Republican presidential candidates will take part in a round table debate on the economy tonight in New Hampshire. The debate is sponsored by Bloomberg and The Washington Post.
But what can President Obama do about the flagging economy? Democrats will get a procedural vote in the Senate tonight on the president’s jobs plan. But without even unanimous support among Democrats, it is sure to fail. Plouffe said he looks forward to seeing lawmakers take a stand, even if the bill has no chance of advancing tonight.
“We’re going to get the vast vast majority of Democratic senators tonight,” said Plouffe. “We hope we get some Republican senators because the economy is far too weak. The question is are we going to do something about it or are we just going to sit back.”
Plouffe said this jobs bill is just the first chapter in President Obama’s plan. “We’re going to keep at it and make these members of the House and Senate vote whether they want to put teachers back to work, whether they want to give tax cuts to the middle class, whether they want to give tax cuts to veterans,” he said.

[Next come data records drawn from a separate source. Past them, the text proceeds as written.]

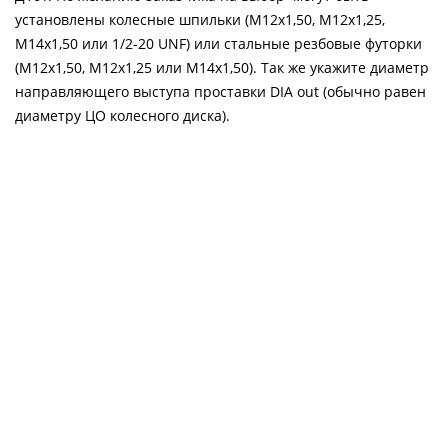
установлены колесные шпильки (М12х1,50, М12х1,25,
М14х1,50 или 1/2-20 UNF) или стальные резбовые футорки
(М12х1,50, М12х1,25 или М14х1,50). Так же укажите диаметр
направляющего выступа проставки DIA out (обычно равен
диаметру ЦО колесного диска).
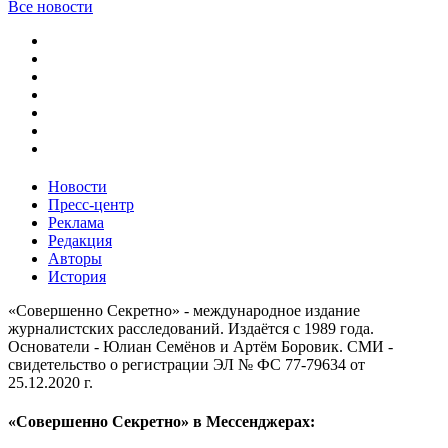
Все новости
Новости
Пресс-центр
Реклама
Редакция
Авторы
История
«Совершенно Секретно» - международное издание
журналистских расследований. Издаётся с 1989 года.
Основатели - Юлиан Семёнов и Артём Боровик. CМИ -
свидетельство о регистрации ЭЛ № ФС 77-79634 от
25.12.2020 г.
«Совершенно Секретно» в Мессенджерах:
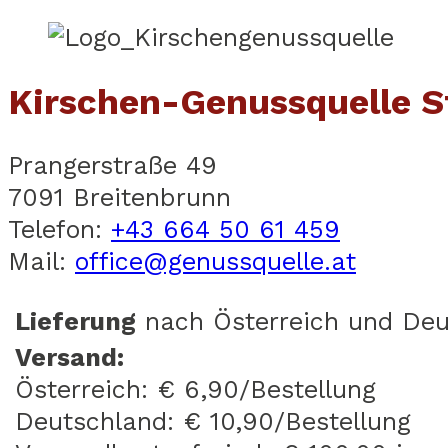
Kirschen-Genussquelle 
Prangerstraße 49
7091 Breitenbrunn
Telefon:
+43 664 50 61 459
Mail:
office@genussquelle.at
Lieferung
nach Österreich und Deu
Versand:
Österreich: € 6,90/Bestellung
Deutschland: € 10,90/Bestellung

“By the end of the year the question for Washington, people in both parties is, are you going to be able to report back to your constituents that you did something to help the middle class, help the economy at a time when it direly needs it.”
This morning I asked President Obama’s top strategist about the phenomenon of Herman Cain, the former Godfather’s Pizza CEO who has been rising in Republican polls. Cain said in the New York Times that the game plan for his strategy comes directly from President Obama’s 2008 playbook.
Cain has called David Plouffe’s book on 2008, “Genius” and said, “I don’t have a problem taking a good idea and using it, even if it did come from Obama.”
“I’m not an expert in the Republican primary process. To use a baseball term here, we’re still in the first or second inning here. We’re still going to have a lot of twists and turns before early January here. What I do think George you’ll see on the stage in New Hampshire tonight is all the Republican candidates subscribing to the same economic policies that led to the Great Recession. They want to let Wall Street write their own rules, huge tax cuts for the wealthy and big corporations, not investing in things like education and rebuilding the country.”
Plouffe said there is no doubt the coming election will be close. I asked him about Vice President Biden’s recent suggestion that Republicans could beat President Obama.
“We’re going to have a close election,” said Plouffe. “Some things are not going to change between now and next november. We’re obviously in a tough economy. We’re going to have a very close election as most presidential elections are. So we’re going to have to fight for every vote and that’s what we’re going to do. But what the President is focused on is how do we put people back to work in the short term and how do we rebuild the country in the long term.”